Durable goods include a wide range of items, from washing machines to warships, expected to last three or more years. Economists track the orders closely as a measure of the health of the industrial sector and of the impact of interest rates on the economy. Persistent weakness is liable to lead to layoffs at manufacturing plants.
The plunge in May “means fewer people will be needed to make things, whether it’s planes or cars or washing machines,” said economist Cynthia Latta of Data Resources Inc. in Lexington, Mass.
However, analysts were less alarmed by the May report than they would normally have been because orders had surged in April and because May was heavily influenced by a sharp decline in orders for aircraft and parts that still left that category at strong levels.
Rose in March, April
The Commerce Department said orders for durable goods fell to a seasonally adjusted $124.0 billion after climbing a revised 3.2% in April and 1% in March. The April increase had previously been estimated at 3%.

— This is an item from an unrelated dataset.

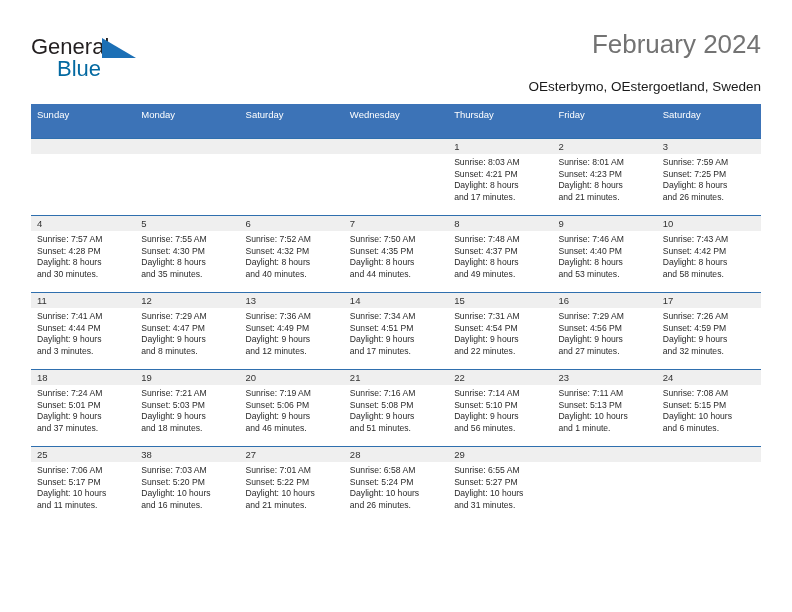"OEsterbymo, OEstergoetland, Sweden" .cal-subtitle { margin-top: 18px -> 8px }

Excluding the volatile transportation sector, which swings widely from month to month, orders fell 2.1% in May, rose 4.5% in April and climbed 2.6% in March.
Analysts generally agree that the economy is slowing this year, but there is considerable controversy over whether the growth will continue, albeit sluggishly, or whether the country will topple into a recession.
Durable-goods orders now have fallen in three out of the last five months and their level remains $5.9 billion below the high of $132.1 billion in December.
“It doesn’t resolve the issue, but I think these negative numbers certainly raise the specter of recession in people’s eyes and make them much more attuned to the possibility than before,” Latta of Data Resources said.
Although transportation orders in May showed the steepest drop, 9.4%, orders were weak in the other sectors as well.
Primary metals, including steel, dropped 1.5%; electrical machinery was down 4.5%, and non-electrical machinery fell 3.4%.